A.: Croatia is a beautiful country with very diverse landscapes. Croatian people are very hospitable, just like Azerbaijanis, and one of the things we enjoy most is sitting in sun-soaked cafes and chatting with friends over coffee or tea. Zagreb, the capital, is heaven for coffee lovers. Wine-drinking has also become popular in the past few decades, especially in the coastal region where wine is drunk with fresh fish and other delicacies. Even though Croatia is a small country, it can offer a lot in terms of sightseeing and outdoor fun activities. Anyone who loves sailing or island-hopping will find themselves in heaven in Croatia. There are more than 1,000 islands and you can spend days sailing and visiting these little gems.
Q.: What are your impressions of Azerbaijan? What is your favorite place in the country? What will you miss the most about our country when you leave it?

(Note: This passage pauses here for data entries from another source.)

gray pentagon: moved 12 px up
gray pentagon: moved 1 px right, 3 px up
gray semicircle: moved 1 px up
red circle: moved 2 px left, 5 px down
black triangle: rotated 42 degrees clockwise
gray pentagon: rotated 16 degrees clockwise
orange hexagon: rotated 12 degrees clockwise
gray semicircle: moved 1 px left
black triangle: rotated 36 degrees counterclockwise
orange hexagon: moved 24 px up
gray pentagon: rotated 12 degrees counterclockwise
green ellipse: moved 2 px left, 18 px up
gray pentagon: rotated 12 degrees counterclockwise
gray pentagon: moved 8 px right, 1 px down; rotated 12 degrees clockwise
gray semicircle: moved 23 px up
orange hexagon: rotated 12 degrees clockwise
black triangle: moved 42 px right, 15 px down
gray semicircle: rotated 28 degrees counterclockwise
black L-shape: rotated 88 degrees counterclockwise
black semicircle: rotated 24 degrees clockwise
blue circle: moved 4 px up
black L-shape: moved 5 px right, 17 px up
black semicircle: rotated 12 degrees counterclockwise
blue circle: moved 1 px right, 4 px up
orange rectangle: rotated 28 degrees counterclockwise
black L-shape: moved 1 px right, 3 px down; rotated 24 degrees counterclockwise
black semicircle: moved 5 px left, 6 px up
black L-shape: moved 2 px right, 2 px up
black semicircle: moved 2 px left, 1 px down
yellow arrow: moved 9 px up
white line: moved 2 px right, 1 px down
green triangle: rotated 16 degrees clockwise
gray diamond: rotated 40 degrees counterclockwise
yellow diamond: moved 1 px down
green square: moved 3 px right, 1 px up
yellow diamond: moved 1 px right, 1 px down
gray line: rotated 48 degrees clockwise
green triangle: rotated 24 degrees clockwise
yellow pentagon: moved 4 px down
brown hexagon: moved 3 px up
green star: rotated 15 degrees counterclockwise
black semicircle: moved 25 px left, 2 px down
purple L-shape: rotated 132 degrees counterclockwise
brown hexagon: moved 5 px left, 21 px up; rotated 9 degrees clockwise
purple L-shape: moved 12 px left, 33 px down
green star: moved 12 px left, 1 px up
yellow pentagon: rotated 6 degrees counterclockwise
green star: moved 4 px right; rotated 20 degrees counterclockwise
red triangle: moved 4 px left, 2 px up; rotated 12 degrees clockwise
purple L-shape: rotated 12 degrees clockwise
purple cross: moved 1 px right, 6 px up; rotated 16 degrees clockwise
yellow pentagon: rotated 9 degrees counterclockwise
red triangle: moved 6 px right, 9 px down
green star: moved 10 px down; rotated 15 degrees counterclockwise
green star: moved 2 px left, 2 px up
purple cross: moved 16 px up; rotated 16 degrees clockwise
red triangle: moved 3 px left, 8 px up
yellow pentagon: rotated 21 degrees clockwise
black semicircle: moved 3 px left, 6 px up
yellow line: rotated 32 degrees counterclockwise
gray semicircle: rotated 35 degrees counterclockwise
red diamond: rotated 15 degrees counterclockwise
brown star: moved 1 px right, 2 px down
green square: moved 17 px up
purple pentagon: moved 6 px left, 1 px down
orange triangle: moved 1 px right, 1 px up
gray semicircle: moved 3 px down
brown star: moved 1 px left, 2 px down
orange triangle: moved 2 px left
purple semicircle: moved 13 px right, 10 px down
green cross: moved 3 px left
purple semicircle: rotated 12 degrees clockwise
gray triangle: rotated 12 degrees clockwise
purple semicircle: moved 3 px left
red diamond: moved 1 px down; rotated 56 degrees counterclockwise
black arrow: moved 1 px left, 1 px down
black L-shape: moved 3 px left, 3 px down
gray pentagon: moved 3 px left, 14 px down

A.: Azerbaijan is a fascinating place. I didn’t know much about the country before arriving here but I was immediately struck by the beauty of Baku and its buildings, built with a lovely yellow stone. I absolutely love walking through the streets of Icheri Sheher and watching the sunrises and sunsets over the Caspian Sea. I love the contrast of the old part of Baku and the modern buildings. In the past year, many old buildings have been reconstructed in the city center, and I have been really impressed with the speed and quality of the work, especially the rebuilt traditional wooden balconies. They are absolutely lovely! Initially I was a bit scared of the strong gales in Baku. On windy days, the windows in our residence would shake quite violently! Over time, though, I’ve learned to like and appreciate these winds. I love their power and how they come so suddenly and forcefully and then just disappear. One of my favorite parts of the year is the period leading up to the Novruz celebrations. I love the energy around that period. I love seeing fires lit up in neighborhoods and people jumping over them.
I will miss many things when we leave Azerbaijan, but what I will miss the most are its people. Azeri people are warm and hospitable, always ready to go an extra step to help out. I have made many friends over the past five years and I feel privileged to have been welcomed into the homes and lives of so many of my Azeri friends. Azerbaijan has beautiful landscapes and fascinating and rich traditions, but its greatest wealth are its warm and welcoming people.
Q.: Finally, our signature question to conclude the interview. It is said that behind every successful man there is a woman. How does that manifest in your life?
A.: There is no better way to describe this manifestation than yin and yang, the Ancient Chinese philosophical concept of dualism – of two seemingly opposite forces that are actually complementary and interconnected. I have great respect for my husband and what he does, and he reciprocates the same respect. We both have strong personalities and we have learned over time how to bring out the best in each other. In other words, when it is time to take the back seat I do so, happily and whole-heartedly. And when my moment comes, I know my husband will not hesitate to do the same. Any success either of us enjoy is mutual after all, and we both partake in it regardless of who’s driving it forward.